The Mediterranean Diet

Dietary characteristics of the Mediterranean diet include 

  • Vegetables as a staple and predominantly drizzled with olive oil  
  • Wild greens were eaten in abundance and as a variety, as near as 70 different types have been identified 
  • Fruits are in abundance and are the main sweet  
  • Grains are minimally processed and therefore with all nutritious elements consumed 
  • Olives and olive oil are central and the principal source of dietary fat 
  • Fish and shellfish are important source of healthy protein and are usually eaten grilled 
  • Cheese and yoghurt are the main source of dairy and are sourced from goats and sheep’s milk  
  • Nuts, legumes and seeds are a good source of healthy fat, protein and fiber 
  • Herbs and spices are used liberally and add flavour  
  • Eggs are regularly used in baked dishes 
  • Meats are eaten in small portions and historically tended to be wild meat like boar or feral chicken 
  • Sweets are eaten sparingly at celebrations, except local raw honey which is often consumed 
  • Wine is consumed regularly but moderately 


Home cooked Food 

 One of the most underrated aspects of the Mediterranean diet is the focus on home cooking and the use of only raw ingredients. 

Through a use of only raw ingredients, there was also a focus on regional, local and seasonal foods which were nutrient dense, free from any chemical pesticides or fertilizers and intrinsically linked with the needs of the body for that given season. 

As well as a dietary health advantage of home cooking, there also comes a spiritual and psychological advantage. Through home cooking, techniques are passed on from generation to generation and the art of cuisine is treasured. 


It’s a lifestyle  

There is a focus on cultural activities, festivals and celebrations. There is an emphasis on values of hospitality, neighbourliness, intercultural dialogue and creativity, and a way of life guided by respect for diversity. 

The culture respects craftsmanship and production of traditional receptacles, mostly ceramic. The role of the women as the teacher is recognized and celebrated as they pass on the importance of tradition, safeguarding techniques and respecting seasonal rhythms. 
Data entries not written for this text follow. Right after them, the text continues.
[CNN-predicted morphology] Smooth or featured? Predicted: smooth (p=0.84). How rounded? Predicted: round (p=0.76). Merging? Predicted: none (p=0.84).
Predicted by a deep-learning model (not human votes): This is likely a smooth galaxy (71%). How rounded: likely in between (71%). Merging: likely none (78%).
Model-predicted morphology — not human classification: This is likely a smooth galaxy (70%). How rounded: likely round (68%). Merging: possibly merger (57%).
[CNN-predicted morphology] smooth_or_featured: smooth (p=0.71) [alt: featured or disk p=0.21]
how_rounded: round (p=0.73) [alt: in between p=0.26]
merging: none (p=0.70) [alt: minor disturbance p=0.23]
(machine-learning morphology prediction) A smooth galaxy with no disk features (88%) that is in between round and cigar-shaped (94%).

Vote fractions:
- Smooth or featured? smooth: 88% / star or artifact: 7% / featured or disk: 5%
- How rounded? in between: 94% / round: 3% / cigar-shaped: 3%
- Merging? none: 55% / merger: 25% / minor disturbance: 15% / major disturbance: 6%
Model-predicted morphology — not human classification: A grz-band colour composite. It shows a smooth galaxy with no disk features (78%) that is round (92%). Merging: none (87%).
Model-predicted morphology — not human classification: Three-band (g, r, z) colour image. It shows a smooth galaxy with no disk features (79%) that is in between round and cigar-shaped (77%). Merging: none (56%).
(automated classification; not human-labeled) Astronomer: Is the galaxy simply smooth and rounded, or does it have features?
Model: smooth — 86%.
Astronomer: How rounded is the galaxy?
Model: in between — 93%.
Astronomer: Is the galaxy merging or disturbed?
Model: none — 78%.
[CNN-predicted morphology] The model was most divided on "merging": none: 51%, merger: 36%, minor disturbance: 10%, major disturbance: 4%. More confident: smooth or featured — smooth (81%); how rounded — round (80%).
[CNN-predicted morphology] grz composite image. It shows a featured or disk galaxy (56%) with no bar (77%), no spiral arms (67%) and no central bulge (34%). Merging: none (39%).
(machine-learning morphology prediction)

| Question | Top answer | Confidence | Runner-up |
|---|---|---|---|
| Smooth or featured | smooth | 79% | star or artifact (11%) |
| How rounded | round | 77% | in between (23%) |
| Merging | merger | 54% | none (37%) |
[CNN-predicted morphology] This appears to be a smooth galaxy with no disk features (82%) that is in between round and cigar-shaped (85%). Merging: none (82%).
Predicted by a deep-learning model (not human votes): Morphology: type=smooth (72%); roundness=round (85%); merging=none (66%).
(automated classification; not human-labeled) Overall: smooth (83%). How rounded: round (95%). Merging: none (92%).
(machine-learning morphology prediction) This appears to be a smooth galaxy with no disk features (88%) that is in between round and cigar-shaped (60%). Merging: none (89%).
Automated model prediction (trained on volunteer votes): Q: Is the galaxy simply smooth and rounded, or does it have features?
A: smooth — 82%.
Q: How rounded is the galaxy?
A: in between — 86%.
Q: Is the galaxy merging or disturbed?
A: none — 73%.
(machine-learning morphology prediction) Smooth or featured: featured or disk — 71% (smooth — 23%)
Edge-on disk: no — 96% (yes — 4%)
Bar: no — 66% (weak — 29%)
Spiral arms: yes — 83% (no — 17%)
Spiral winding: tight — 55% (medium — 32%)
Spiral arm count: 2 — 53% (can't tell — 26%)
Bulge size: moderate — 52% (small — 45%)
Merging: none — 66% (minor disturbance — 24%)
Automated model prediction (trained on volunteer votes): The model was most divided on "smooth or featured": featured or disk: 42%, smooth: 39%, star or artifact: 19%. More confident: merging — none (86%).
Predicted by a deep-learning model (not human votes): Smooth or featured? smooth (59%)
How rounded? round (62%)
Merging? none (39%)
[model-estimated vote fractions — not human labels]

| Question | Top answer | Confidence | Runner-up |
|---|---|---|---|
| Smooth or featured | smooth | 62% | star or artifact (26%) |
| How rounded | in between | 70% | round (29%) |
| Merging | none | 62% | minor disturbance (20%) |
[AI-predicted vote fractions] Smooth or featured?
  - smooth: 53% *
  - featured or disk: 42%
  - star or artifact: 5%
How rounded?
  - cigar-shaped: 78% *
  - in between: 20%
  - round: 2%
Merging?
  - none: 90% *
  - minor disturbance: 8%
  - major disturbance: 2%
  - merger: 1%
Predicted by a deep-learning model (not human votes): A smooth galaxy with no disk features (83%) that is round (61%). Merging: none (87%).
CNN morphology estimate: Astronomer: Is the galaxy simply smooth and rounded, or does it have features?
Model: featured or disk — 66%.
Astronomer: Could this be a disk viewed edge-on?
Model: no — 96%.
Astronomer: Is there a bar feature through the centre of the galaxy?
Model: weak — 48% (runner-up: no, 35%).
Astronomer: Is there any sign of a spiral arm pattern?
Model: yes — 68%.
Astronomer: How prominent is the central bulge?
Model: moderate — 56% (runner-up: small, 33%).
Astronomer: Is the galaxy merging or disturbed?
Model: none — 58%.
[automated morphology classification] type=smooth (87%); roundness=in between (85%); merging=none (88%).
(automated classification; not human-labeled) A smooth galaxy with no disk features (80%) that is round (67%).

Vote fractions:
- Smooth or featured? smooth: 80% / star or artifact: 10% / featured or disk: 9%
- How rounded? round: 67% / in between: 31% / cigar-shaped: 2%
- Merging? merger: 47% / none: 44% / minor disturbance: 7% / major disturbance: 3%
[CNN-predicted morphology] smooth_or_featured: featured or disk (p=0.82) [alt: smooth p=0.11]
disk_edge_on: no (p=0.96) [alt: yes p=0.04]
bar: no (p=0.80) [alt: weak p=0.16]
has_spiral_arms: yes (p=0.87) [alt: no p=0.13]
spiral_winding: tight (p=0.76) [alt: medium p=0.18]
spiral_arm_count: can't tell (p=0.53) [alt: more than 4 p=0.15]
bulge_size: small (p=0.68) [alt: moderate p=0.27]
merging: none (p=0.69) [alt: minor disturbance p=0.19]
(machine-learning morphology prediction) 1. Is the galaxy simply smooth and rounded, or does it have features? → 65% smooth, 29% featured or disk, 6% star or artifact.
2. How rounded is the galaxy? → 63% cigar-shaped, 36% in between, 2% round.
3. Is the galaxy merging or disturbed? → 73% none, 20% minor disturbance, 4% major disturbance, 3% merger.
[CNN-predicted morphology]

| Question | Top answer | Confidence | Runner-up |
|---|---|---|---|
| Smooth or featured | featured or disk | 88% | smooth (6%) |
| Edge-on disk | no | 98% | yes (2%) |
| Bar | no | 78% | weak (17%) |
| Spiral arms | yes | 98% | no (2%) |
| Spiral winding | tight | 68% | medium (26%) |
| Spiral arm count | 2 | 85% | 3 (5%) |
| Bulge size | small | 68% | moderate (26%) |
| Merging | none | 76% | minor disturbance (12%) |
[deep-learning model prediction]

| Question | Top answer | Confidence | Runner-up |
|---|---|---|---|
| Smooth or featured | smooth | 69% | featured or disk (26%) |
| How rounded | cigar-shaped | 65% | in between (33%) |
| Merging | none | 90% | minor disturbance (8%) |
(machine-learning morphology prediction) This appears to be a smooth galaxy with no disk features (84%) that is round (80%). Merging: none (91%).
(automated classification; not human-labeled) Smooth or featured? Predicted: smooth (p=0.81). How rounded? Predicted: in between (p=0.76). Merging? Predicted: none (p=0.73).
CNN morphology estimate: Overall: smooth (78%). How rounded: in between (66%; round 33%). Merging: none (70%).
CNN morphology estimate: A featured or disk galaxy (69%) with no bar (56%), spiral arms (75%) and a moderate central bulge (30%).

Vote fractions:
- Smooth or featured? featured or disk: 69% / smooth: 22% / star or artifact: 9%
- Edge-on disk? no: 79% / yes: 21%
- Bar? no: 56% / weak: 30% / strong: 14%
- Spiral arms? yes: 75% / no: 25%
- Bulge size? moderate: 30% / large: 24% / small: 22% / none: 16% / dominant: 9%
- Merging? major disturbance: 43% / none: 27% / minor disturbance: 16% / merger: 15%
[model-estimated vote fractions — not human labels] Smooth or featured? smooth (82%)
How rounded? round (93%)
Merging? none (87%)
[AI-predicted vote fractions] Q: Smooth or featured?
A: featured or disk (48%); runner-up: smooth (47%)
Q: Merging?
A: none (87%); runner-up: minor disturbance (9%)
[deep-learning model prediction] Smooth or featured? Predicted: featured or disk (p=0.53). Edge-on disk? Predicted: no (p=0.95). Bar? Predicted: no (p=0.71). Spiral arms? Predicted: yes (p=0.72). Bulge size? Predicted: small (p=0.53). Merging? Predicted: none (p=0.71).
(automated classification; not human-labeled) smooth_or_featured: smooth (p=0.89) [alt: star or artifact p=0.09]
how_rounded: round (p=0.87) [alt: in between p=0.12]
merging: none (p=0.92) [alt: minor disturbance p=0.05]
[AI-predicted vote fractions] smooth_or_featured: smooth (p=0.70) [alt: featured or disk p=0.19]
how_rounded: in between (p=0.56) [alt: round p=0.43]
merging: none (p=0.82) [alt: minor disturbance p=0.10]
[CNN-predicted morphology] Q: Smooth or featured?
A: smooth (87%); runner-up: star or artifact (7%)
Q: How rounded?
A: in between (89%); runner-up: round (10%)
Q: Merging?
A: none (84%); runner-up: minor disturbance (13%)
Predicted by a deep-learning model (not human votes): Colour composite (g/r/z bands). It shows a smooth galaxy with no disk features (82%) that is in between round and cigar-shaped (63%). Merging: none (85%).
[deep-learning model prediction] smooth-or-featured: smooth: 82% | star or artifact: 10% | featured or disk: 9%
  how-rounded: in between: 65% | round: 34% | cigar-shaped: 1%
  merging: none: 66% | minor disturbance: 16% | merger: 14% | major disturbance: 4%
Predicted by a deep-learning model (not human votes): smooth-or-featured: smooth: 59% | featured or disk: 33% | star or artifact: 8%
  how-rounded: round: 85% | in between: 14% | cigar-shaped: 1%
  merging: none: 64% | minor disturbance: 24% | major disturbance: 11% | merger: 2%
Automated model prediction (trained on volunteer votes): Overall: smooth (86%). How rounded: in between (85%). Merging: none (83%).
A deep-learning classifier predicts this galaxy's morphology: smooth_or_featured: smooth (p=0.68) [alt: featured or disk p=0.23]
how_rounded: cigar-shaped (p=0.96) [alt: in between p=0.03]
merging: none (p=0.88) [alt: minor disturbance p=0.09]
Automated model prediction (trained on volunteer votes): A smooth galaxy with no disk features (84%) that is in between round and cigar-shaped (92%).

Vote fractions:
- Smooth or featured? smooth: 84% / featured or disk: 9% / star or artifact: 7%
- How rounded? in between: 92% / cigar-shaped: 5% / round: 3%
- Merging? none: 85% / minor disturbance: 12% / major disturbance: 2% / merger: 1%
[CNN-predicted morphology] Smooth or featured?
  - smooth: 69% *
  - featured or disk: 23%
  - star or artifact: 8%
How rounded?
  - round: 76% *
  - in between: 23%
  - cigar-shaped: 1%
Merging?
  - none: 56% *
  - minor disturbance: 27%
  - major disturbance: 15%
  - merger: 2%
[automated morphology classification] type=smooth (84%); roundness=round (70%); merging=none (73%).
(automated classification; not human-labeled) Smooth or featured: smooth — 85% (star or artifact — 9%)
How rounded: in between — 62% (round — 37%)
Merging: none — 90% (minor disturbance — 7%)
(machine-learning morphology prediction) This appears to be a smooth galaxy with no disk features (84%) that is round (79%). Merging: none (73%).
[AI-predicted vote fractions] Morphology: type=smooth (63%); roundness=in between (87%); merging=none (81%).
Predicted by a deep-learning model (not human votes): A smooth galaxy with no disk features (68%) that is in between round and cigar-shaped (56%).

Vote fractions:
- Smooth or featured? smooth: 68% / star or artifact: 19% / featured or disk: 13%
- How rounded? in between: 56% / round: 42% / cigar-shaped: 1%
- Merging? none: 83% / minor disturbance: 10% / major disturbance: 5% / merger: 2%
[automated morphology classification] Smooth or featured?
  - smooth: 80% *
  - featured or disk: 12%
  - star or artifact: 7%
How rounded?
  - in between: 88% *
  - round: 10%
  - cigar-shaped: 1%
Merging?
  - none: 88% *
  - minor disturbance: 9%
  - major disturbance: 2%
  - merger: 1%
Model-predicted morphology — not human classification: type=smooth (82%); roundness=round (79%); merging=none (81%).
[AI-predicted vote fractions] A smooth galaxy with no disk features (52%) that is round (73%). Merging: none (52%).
Farmers markets are also recognized as playing a key role in society, as spaces for cultivating and transmitting the diet during daily practice of exchange, agreement and mutual respect. 

In Greece they follow Greek Orthodox religion and fasting rituals are an important part of their beliefs and subsequently their health. 



What about Dairy? 

While dairy is problematic for many cultures those eating a traditional Mediterranean diet seem to have few isssues. 

Cheese and yoghurt are consumed regularly. One of the key elements of the Mediterranean diet is white cheese which is fresh cheese, lighter to digest and made from any kind of milk. 

In Crete, cheese was made from mixing lemon juice with milk and common types which were widely consumed include feta, halloumi, cypriot. Endemic plant species in Crete exceed 160 and are the reason for the high nutrient content in the milk of the sheep and goats which are farmed on the island. 

Shepherding is the oldest profession in Crete and livestock farming today is still semi domesticated with animals grazing on areas of heath and cultivated land. The milk of the sheep and goat is a key element in the local diet and makes wonderful cheese as well as yoghurt. 

Benefits of goat’s and sheep’s milk includes high medium chain fatty acid content and ease in digestibility, low in lactose and slightly alkaline 

Yoghurt is a staple in the Greek diet and is made from sheep and goats milks, making it rich in calcium, potassium, phosphorus, magnesium and sodium with small amounts of selenium, zinc and iron. It is also rich in Vitamins A, D and B12. But by far its greatest attribute is its high content of active culture like bulgaricus and acidophilus which promote healthy digestion and protect the intestinal tract.  


Can it make me healthy? 

 All aspects of the Mediterranean diet are a vast improvement from the eating habits and processed food-like substances of the western diet. 

Heaps of health benefits are linked with the traditional Mediterranean diet, including life span, healthy weight, improved brain function, fewer symptoms of rheumatoid arthritis, fertility, eye health, lower risk of cancer and heart disease, Alzheimer’s and diabetes, lower blood pressure and LDL cholesterol.  


What about Red Wine? 

I knew someone would ask this!   

Yes, many people include red wine at meals as part of their Mediterranean lifestyle. Studies even suggest wine may reduce some heart disease risk factors due to its anti-oxidant properties. 

If you are drinking wine, aim for a daily maximum of two glasses of wine if you’re a male or one glass if you’re a female.